9. CIOs still try to figure out Enterprise 2.0. (Most IT executives I talk to are saying that right now hype dominates substance.) 8. CIO turnover continues to accelerate. The job’s not getting easier, you know. Increase revenue, keep the lights on, protect the customer—and do it all for less. Sounds as if 2008 will be a challenge.

7. Best-of-breed vendors find it hard to survive: EqualLogic, Vontu, Business Objects, Cognos, Hyperion, RSA, Neoware, Knightsbridge, WatchFire…need I say more?

6. Green goes gold and CIOs need to grasp the holistic cost of powering their data centers. IT leaders will no longer be able to say, “Electric bill? Not my problem.”

5. Training current employees and finding new talent are a major concern on which CIOs need to focus. As new technology needs come into play, are you staffed for success?

4. Master data management starts to make some noise. As BI companies continue to get gobbled up, major players will now be able to deliver true MDM platforms. Users are asking for it and the vendor community is responding by building platforms that will allow for data analysis, integration and reconciliation.

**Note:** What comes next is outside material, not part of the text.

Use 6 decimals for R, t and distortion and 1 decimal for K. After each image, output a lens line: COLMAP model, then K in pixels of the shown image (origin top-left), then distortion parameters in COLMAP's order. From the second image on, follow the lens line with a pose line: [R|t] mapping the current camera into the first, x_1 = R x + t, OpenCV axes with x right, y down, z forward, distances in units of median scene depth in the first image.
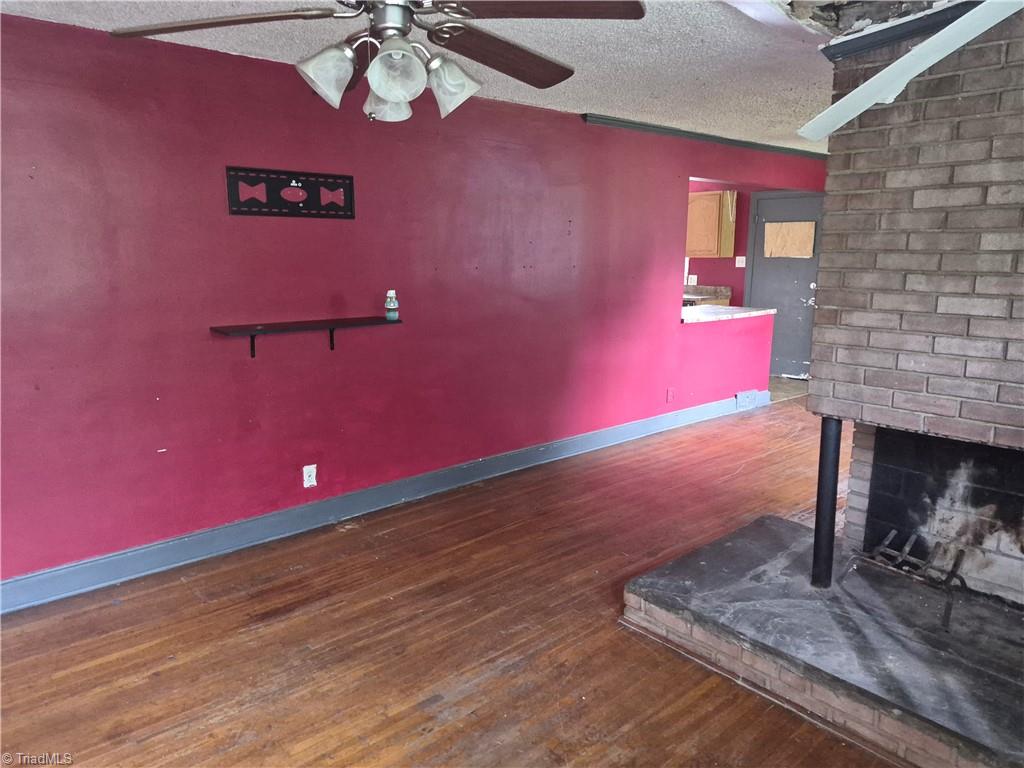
lens RADIAL K [[706.0, 0, 518.8], [0, 706.0, 383.9], [0, 0, 1]] dist [0.025737, -0.010123]
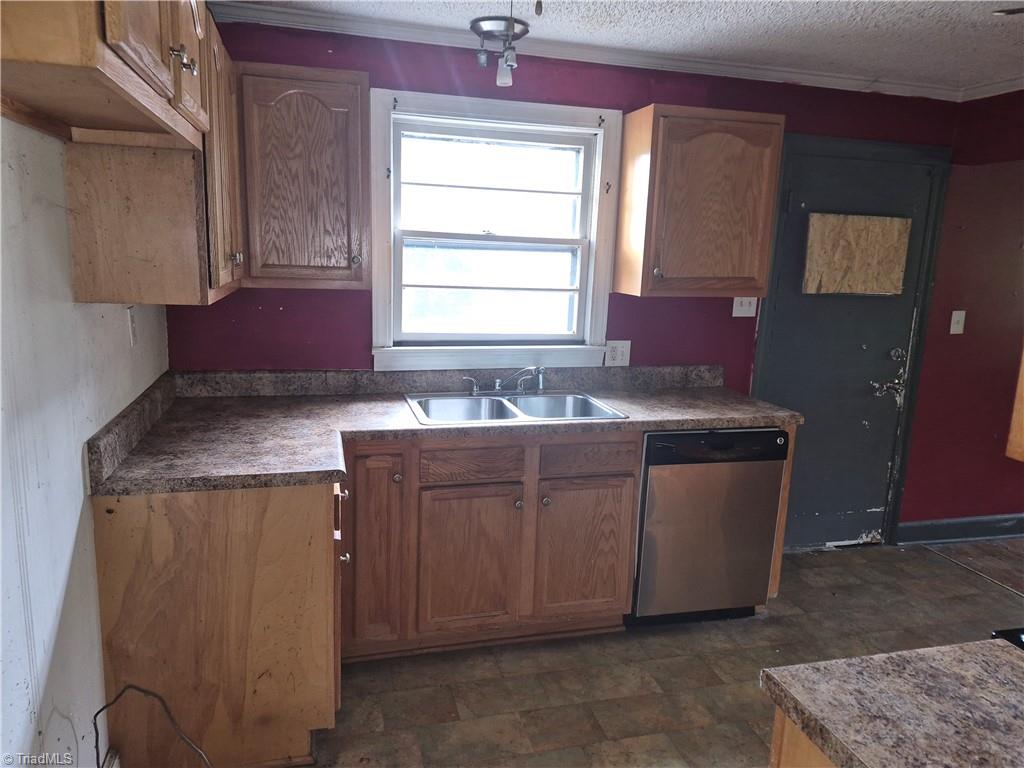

3. Unified communications is aggressively accepted, and the likes of Cisco, Nortel, Avaya, Microsoft and others will battle it out in this booming market.

2. For all its talk, money and bluster, Google fails to win over the CIO or the enterprise. Another year goes by in which Google talks the talk but doesn’t walk the walk.

1. Larry Ellison is wrong. There will be more than five software vendors left in 2008. There will be six. Maybe seven if we’re lucky.

On behalf of everyone at CIO, I wish you a safe, happy and healthy New Year.